The responsibility trap
2026-03-13
Anyone who has worked in software teams has seen it. One engineer ships features constantly, while another seems to take much longer to make progress.
The slow engineer
In one team I joined, there was an engineer who knew the system better than anyone else. Let’s call him Bob.
The platform we worked on was complicated and difficult to reason about. It had accumulated layers of architecture, historical constraints, and operational quirks that were not obvious to newcomers. Bob understood all of it. He was usually the first person asked to implement new features.
But he moved slowly.
From the outside the reason seemed clear. The system was fragile, and Bob had learned to move carefully inside it. At the time I thought the real problem was simpler: the architecture itself. To me the system had become too complex, full of implicit constraints and historical decisions baked into it.
The right answer was to simplify it.
So I proposed something ambitious: a large architectural change that would remove many of those layers and make the system easier to reason about.
Bob left the team not long after.
The changes went ahead.
The fast engineer
Some time later I joined another team. Over years, I added significant improvements to the codebase we worked on. Eventually a new engineer joined the team. Let’s call her Alice.

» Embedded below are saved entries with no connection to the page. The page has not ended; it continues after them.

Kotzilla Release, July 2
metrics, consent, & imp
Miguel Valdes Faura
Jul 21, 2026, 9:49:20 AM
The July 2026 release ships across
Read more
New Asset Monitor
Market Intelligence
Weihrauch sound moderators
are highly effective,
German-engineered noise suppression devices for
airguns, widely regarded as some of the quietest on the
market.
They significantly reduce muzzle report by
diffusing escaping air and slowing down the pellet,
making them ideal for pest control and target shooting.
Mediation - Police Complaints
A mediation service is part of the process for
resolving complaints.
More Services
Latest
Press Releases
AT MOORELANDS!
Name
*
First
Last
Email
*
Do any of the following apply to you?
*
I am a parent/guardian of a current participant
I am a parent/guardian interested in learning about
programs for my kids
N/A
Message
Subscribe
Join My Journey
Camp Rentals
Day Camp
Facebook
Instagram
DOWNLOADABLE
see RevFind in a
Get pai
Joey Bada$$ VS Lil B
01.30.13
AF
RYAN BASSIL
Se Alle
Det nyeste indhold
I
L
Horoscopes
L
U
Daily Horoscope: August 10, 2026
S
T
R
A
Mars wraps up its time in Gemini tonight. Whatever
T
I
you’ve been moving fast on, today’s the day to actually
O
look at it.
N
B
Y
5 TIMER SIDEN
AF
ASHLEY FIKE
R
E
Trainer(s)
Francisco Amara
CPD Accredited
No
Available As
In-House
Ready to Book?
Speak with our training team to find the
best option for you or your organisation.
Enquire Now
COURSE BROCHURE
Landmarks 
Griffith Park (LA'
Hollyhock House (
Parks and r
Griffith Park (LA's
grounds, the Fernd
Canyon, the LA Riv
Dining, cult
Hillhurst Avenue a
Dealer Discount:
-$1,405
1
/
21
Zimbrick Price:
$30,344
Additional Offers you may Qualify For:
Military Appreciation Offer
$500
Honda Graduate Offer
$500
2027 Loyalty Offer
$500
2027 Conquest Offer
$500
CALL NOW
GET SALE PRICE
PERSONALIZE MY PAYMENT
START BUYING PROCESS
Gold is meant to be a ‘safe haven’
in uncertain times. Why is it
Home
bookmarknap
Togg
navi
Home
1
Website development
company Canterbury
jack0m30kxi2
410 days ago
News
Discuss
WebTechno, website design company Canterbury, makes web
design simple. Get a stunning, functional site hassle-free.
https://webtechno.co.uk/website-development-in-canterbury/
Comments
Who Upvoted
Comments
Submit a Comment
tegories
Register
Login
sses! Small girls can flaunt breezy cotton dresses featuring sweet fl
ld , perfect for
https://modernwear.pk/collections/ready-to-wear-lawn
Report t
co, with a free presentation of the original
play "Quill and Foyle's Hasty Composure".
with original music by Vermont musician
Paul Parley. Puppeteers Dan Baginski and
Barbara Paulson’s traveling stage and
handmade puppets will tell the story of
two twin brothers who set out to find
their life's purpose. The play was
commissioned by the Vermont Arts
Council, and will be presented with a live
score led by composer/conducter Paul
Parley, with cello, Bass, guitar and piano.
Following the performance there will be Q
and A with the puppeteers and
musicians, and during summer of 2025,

Alice was extraordinarily productive. Features appeared quickly. Every sprint seemed to produce visible progress from her. She also proposed architectural improvements that were thoughtful and well reasoned. Many of them made the codebase simpler, stabler, and faster.
I could not keep up.
I was responsible for parts of the system that required constant attention: infrastructure that was not a business priority, small edge cases, and maintaining the flagship offering. From the outside the comparison again looked simple.
Alice was shipping features.
I wasn't.
Eventually the company concluded Alice was the better investment.
I was made redundant.
Looking back
In the first story:
- Bob knew the system deeply
- To me the system was complicated and difficult to reason about
- He moved cautiously inside it
- I arrived proposing large changes
In the second story:
- I knew the system deeply
- To Alice the system was complicated and difficult to reason about
- I moved cautiously inside it
- Alice arrived proposing large changes
The roles had reversed.
The responsibility trap
The difference was not the engineers.
The difference was responsibility.
The person responsible for keeping a system stable must absorb its complexity. They see the operational constraints, the historical trade-offs, and the subtle ways a change can break something else.
The newcomer sees something different. They see the architecture from the outside. They see opportunities for change that the person responsible for stability must treat cautiously.
Both perspectives are real. But they produce very different apparent speeds.
Responsibility trades speed for stability.
A systems perspective
This pattern shows up often in complex systems. The cybernetician W. Ross Ashby formulated the Law of Requisite Variety: a system must have enough internal flexibility to absorb disturbances from its environment.
In software systems, the engineers responsible for stability often become the regulators of that system. They absorb complexity and disturbances so the rest of the organisation can continue operating.
But regulation consumes attention.
As systems grow more complex, the engineers performing this role naturally move more cautiously. From the outside this can look like declining productivity.
No villains
In both stories it would be easy to assign blame. One could accuse the slow engineer of moving too cautiously. One could accuse management of rewarding visible progress rather than invisible stability.
But that interpretation misses the deeper pattern.
No one was behaving irrationally.
The organisation was responding to the signals it could see. And those signals were shaped by the roles people were playing inside the system.
Why platforms exist
This is one reason platform engineering exists. Platforms reduce the regulatory burden placed on individual engineers. By standardising infrastructure, automating operational work, and providing paved roads, they reduce the number of disturbances that must be absorbed manually.
When that burden decreases, engineers regain the freedom to focus on change.
Speed returns, not because the engineers became better, but because the system became easier to regulate.